Verzoekster vroeg voor een aantal werknemers bij het) UWV WERKbedrijf (voorheen CWI) een ontslagvergunning aan. Voor de correspondentie gebruikte het CWI een ongewenst postbusnummer van verzoekster waardoor zij de CWI post erg laat ontving. Hierdoor kwamen ook de ontslagvergunningen te laat op de juiste plek bij verzoekster. De betrokken medewerkers konden daardoor pas later ontslagen worden waardoor de loonbetalingen een maand langer door liepen.
Verzoekster klaagde erover dat het UWV WERKbedrijf haar verzoek om schadevergoeding niet zorgvuldig had afgehandeld. Ook klaagde zij over de slechte telefonische bereikbaarheid van de afdeling juridische zaken van het UWV WERKbedrijf.

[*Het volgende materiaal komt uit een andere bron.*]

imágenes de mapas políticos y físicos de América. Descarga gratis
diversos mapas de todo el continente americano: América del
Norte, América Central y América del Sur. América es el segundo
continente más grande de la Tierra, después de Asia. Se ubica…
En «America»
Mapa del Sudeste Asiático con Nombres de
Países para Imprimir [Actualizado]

Vanwege het grote belang voor een werkgever om in de maand van afgifte van de ontslagvergunning te weten of een vergunning al dan niet verleend is, vond de Nationale ombudsman de door het UWV Werkbedrijf gehanteerde terugbelregeling via het landelijke callcenter onvoldoende.

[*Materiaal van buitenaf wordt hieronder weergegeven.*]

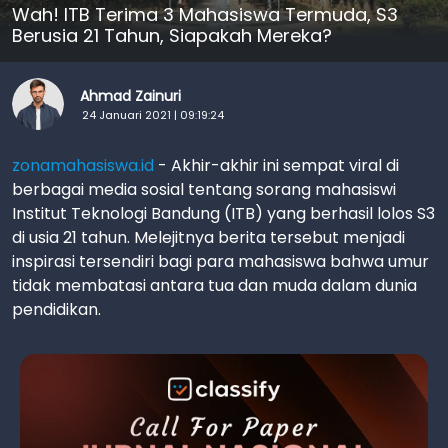
Wah! ITB Terima 3 Mahasiswa Termuda, S3
Berusia 21 Tahun, Siapakah Mereka?
Ahmad Zainuri
24 Januari 2021 | 09:19:24
zonamahasiswa.id
- Akhir-akhir ini sempat viral di
berbagai media sosial tentang sorang mahasiswi
Institut Teknologi Bandung (ITB) yang berhasil lolos S3
di usia 21 tahun. Melejitnya berita tersebut menjadi
inspirasi tersendiri bagi para mahasiswa bahwa umur
tidak membatasi antara tua dan muda dalam dunia
pendidikan.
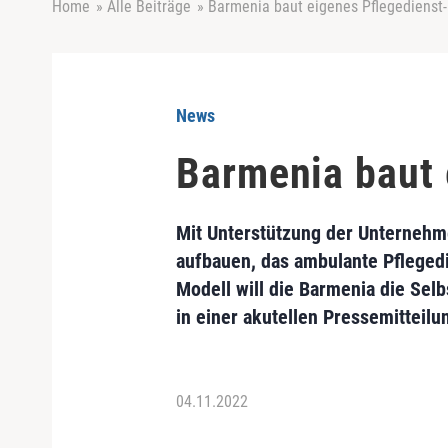
Home
»
Alle Beiträge
»
Barmenia baut eigenes Pflegedienst
News
Barmenia baut 
Mit Unterstützung der Unternehm
aufbauen, das ambulante Pflegedi
Modell will die Barmenia die Selb
in einer akutellen Pressemitteilu
04.11.2022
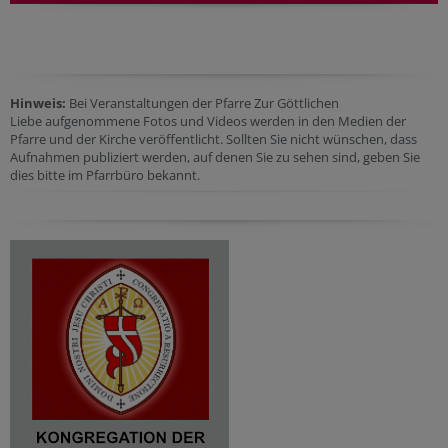
Hinweis:
Bei Veranstaltungen der Pfarre Zur Göttlichen
Liebe aufgenommene Fotos und Videos werden in den Medien der
Pfarre und der Kirche veröffentlicht. Sollten Sie nicht wünschen, dass
Aufnahmen publiziert werden, auf denen Sie zu sehen sind, geben Sie
dies bitte im Pfarrbüro bekannt.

Verder oordeelde hij dat bij de behandeling van het verzoek om schadevergoeding het CWI zich meer coulant had horen op te stellen. Daarbij overwoog hij wel dat ook verzoekster alerter had kunnen reageren en daardoor de schade van de langere loonbetaling had kunnen voorkomen.
Ten aanzien van de terugbelregeling oordeelde de Nationale ombudsman dat het vereiste van adequate organisatorische voorzieningen was geschonden. Wat betreft de afhandeling van het schadeverzoek was hij van oordeel dat hier in strijd met het redelijkheidsvereiste was gehandeld. Hij achtte beide gedragingen niet behoorlijk.
De Nationale ombudsman gaf de Raad van Bestuur van het UWV in overweging te bezien of de inmiddels door de betrokken UWV-vestiging voor Arbeidsjuridische dienstverlening gehanteerde meer adequate terugbelregeling landelijk gevolgd kan worden.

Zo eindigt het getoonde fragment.